Making the connections - the basics

A critical part of buying a new TV is understanding your existing set up and how it will connect to your new set.  You will also want to consider what devices you may want to replace and what you may connect in the future.

There are three main areas to consider:

  1. Where does my TV source come from?
  2. Will I use a separate sound system?
  3. What other devices will connect to my TV?
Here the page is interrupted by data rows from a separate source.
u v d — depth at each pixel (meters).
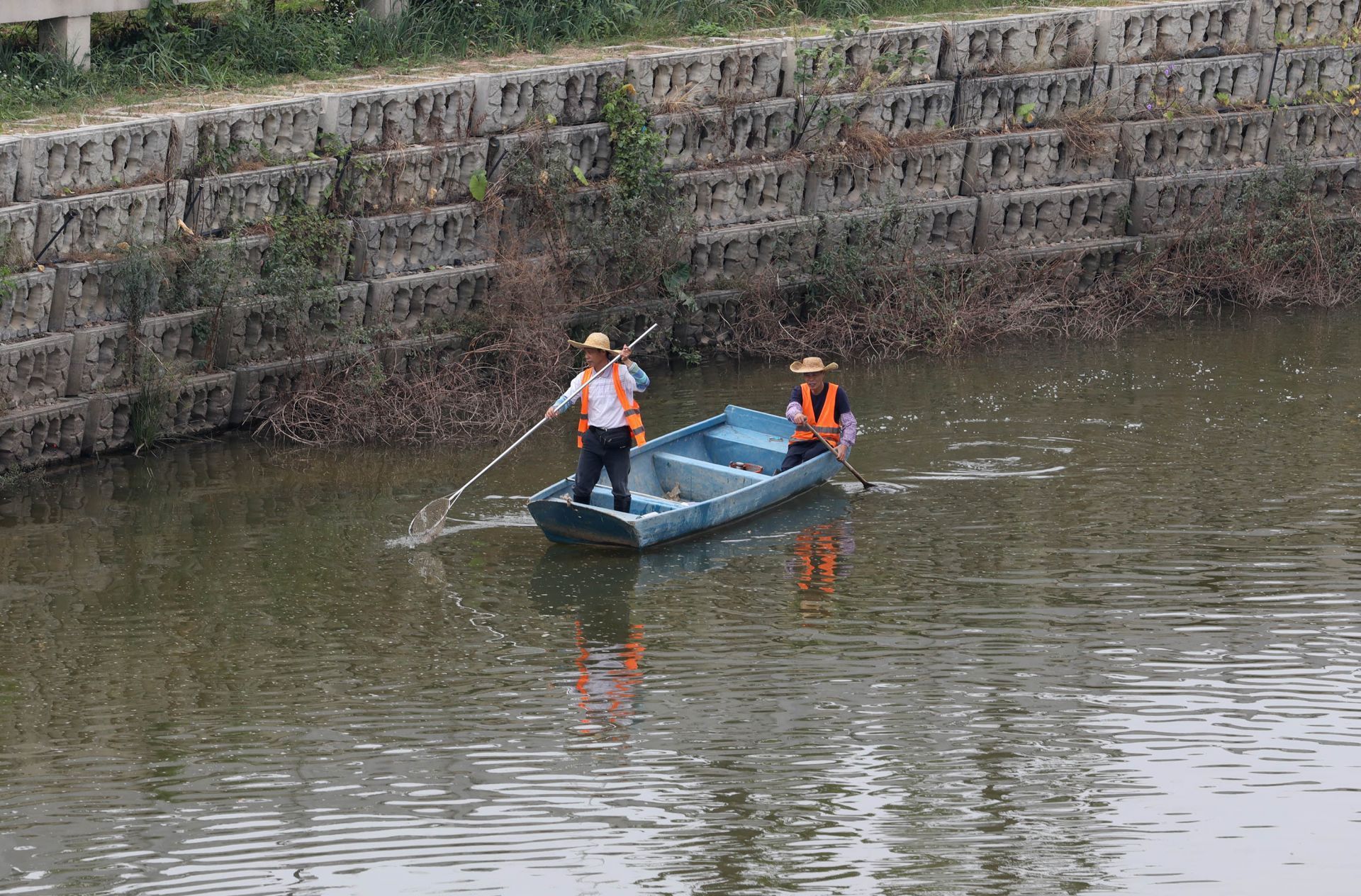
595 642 23.06
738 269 40.72
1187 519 27.56
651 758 19.41
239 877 16.72
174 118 33.28
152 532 27.97
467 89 37.38
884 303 40.22
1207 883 16.45
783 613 24.02
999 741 19.70
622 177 38.78
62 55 36.75
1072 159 44.00
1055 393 35.75
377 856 17.14
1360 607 23.61
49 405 31.39
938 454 31.67
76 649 22.91
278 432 33.66
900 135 42.28
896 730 20.06
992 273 41.84
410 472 31.53
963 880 16.52
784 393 36.91
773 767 19.11
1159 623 23.23
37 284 31.14
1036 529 27.34
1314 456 30.86
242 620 24.00
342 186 35.62
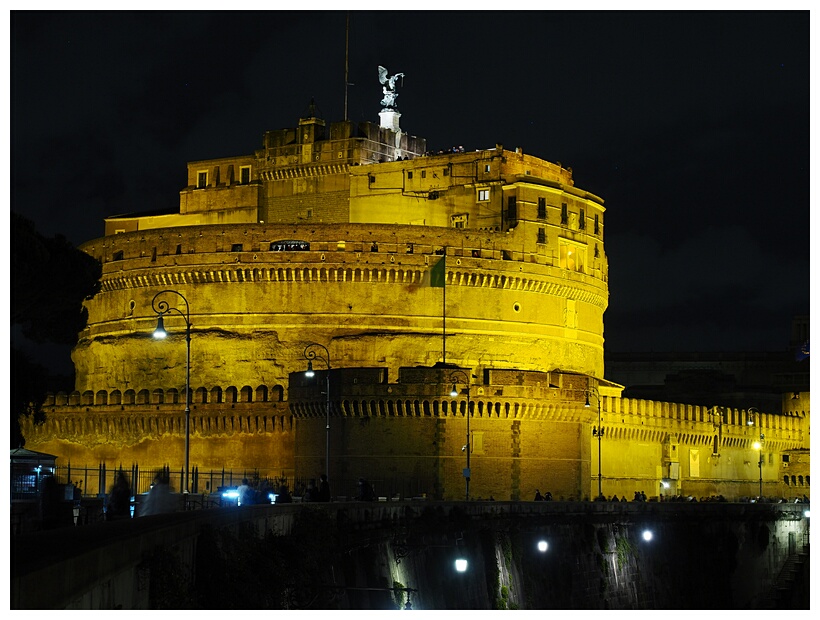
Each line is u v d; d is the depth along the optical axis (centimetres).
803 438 18438
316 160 15738
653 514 11406
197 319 14375
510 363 14488
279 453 12888
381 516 7438
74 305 6475
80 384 15550
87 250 15388
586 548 10262
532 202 14762
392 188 15362
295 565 5747
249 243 14238
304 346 14050
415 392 11706
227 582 4519
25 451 8844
TVs with Built-in Freeview

Freeview is the only accredited and confirmed Free-to-air digital terrestrial television service in the United Kingdom.  Pretty much every TV will have a Freeview tuner built in.  If you have a co-ax cable running from a TV aerial, you are good to go.

TVs with Built-in Freesat

Many homes have a satellite dish installed from a previous SKY subscription, or if a TV aerial signal is weak.  An F-plug cable running from a dish will deliver a great picture and free TV channels without a monthly subscription.  Only selected models will have the capability to plug straight into a Freesat tuner, so check models carefully if you receive your TV from a satellite dish.

TVs with Built-in Youview

This is similar to Freeview, but will provide the added bonus of mixing in some internet content directly into your TV guide, providing a hybrid system.  This system will require a TV aerial set up (the same as Freeview) and a monthly internet subscription.  Any smart TV will have an ethernet connection and/or Wi-Fi to connect to your broadband provider.

Will I need a separate sound system?

Sound bars and home theatre kits are selling well due to flat panel TVs delivering inadequate sound capabilities.  Tiny built in speakers often pointing in the wrong direction don’t make for the best audio experience.

If you are considering this option it’s worth knowing the three main ways to connect and making sure you have flexibility and compatibility when making your purchase:

1. Analog outputs

These will be in the form of a 3.5mm jack plug (like a headphone connector) or red and white RCA connectors.

2. Digital optical audio outputs

These take the form of a square peg and the port has a distinct red light when powered on.  These connections are excellent for quality sound and work well with 5:1 or 7:1 surround sound.

3. HDMI Audio Return Channel (ARC)

If you are buying a new TV and sound bar I would recommend trying to find products that will support this connectivity.  The sound quality again will be excellent, with the added feature of being able to simplify your set up.  Your sound system will fire up when you turn the TV on too, limiting the requirement for extra remote controls all the time.

Connecting other devices (usually HDMI)

HDMI cables will be the primary connector for any modern devices that you have or may want to own in the future so make sure any TV you buy has plenty.  I suggest three at an absolute minimum.  This will include games consoles, blu ray players and 4K TV boxes (use HDMI 2.0 cables for these).  You may still find SCART or COMPONENT connections for old DVD or TV boxes but this is not certain.  If you have older boxes this may be the time to think about their replacement at the same time as your TV as you are likely to be disappointed with the quality results from antiquated equipment.

Make a clear road map of existing and new products you are considering BEFORE thinking about your TV purchase.  This will save you a lot of pain down the line if you find that the TV you have bought can't accommodate your set up, or you are have to make two and three trips to the store looking for expensive adapters, replacement boxes or cables.